La lógica de las máquinas (las matemáticas en combinación con la tecnología informática) se han convertido en una instancia de creación de poder y, por tanto, de discurso y, en definitiva, de verdad. Esa situación no es inmutable —nada lo es—, y es bien seguro que acabaremos pudiendo hacer un análisis profundo del funcionamiento de esa lógica, entrar en diálogo con ella, cuestionarla. Es un reto que requiere un trabajo sofisticado de pensamiento, de interdisciplinariedad.

– El verano pasado visité por motivos de trabajo con un colega Bogotá. En los barrios residenciales y turísticas había patrullas por doquier de policía urbana, municipal, estatal, militar y hasta seguridad privada. En los barrios más periféricos ni osaban entrar. Sin embargo, me sentía menos seguro en los primeros que en los segundos. Supongo que es algo parecido a lo que te ocurría a ti («¿Por qué el estricto control médico tendría que suponer un alivio y no una condena?»).

Exacto. La presencia de la clínica (sobre todo, cuando es tan radical como en mi caso) es un estado de sitio. Tu cuerpo en el hospital es una ciudad tomada. Contrariamente, la intervención médica se percibe como un alivio, sobre todo por las personas bienintencionadas que rodean al enfermo. Para ellos, es como si por fin las fuerzas del orden hubieran tomado las riendas, a partir de lo que ya todo puede mejorar. En esa lectura esperanzada, los médicos actúan como un “deus ex machina”.

El enfermo se debate entre la idea del médico-solución y el médico-presencia ante el infortunio.
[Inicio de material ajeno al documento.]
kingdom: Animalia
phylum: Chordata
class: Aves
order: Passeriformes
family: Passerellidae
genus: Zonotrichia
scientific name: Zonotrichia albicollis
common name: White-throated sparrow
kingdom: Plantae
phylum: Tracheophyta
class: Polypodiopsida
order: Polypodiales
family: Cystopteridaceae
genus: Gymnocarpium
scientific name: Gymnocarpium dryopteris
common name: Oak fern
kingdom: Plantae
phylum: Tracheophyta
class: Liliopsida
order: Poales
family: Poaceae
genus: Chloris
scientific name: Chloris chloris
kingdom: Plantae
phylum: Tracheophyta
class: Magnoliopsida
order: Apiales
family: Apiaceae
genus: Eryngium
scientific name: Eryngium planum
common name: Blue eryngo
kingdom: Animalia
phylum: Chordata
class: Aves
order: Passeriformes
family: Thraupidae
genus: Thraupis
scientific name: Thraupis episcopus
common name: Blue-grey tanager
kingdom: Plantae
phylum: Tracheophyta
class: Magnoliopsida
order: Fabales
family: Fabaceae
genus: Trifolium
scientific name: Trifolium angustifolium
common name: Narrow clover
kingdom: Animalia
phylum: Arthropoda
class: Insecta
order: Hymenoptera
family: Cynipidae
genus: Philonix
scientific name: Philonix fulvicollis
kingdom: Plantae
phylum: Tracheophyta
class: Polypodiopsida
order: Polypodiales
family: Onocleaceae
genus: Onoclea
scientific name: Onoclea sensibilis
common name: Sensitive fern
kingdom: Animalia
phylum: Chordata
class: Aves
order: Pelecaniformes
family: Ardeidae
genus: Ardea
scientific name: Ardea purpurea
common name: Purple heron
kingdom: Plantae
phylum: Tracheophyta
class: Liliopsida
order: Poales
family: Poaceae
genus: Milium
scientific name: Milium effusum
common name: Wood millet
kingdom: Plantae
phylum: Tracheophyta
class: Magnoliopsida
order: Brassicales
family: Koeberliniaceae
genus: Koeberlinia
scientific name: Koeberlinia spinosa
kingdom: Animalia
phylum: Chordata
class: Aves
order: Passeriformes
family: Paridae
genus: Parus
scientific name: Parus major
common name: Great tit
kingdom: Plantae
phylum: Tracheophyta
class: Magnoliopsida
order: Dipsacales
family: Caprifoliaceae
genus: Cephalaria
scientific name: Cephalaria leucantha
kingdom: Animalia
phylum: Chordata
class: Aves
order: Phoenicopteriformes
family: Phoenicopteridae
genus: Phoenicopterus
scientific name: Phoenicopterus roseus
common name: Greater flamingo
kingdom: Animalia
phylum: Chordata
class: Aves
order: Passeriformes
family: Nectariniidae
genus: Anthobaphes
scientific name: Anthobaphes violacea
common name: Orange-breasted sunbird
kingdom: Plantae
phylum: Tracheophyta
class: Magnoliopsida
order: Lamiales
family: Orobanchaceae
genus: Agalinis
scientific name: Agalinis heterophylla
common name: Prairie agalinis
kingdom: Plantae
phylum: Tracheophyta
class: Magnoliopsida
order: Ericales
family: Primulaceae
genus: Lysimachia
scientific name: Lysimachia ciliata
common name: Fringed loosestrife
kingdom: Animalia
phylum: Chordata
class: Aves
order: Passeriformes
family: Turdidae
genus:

Si bien la medicina cura, está lejos de hacerlo de forma liviana, de deshacer el entuerto mágicamente. La intervención médica siempre deja secuelas, se cobra un precio. En mi libro, cuento dos episodios de muertes jóvenes, un suicidio y un accidente mortal: cuento que, cuando ambas se produjeron, tardaron muy poco en aparecer en escena las autoridades sanitarias y policiales. Estas son un invariable en las situaciones límite, una instancia normativa, de certificación, de control. Personajes permanentes cuando la situación se complica. Son parte de la compleja maquinaria con que nos hemos dotado para gestionarnos.

– El libro es una «crítica atemperada de la práctica médica, que reconoce sus éxitos pero que recuerda también sus fracasos, sus miserias y sus limitaciones, que evidencia su servidumbre a la moralidad o a los intereses económicos de las élites». ¿Está la sociedad preparada para entender o, más allá aún, aceptar estos límites, esta crítica?

Sin duda. Cualquier discurso emancipatorio siempre es un trabajo costoso, una carrera de fondo. Pero merece la pena y, antes o después, da frutos.

– ¿Qué te gustaría que pensaran o aprendieran de tu libro los médicos que te trataron del cáncer (y en general los demás profesionales sanitarios)?

Mi libro es un relato de proviene de un espacio alternativo, creado por mí a partir de mi vivencia, para el que recurro a mi bagaje cultural e intelectual. Me conformo con presentar la vivencia del cáncer desde otro punto de vista, con plantear preguntas, descubrir dilemas. Me planteé el libro con la voluntad de devolver la mirada a la maquinaria médica, así que lo que les descubre mi libro a los profesionales de la salud es que un paciente es también un punto de vista.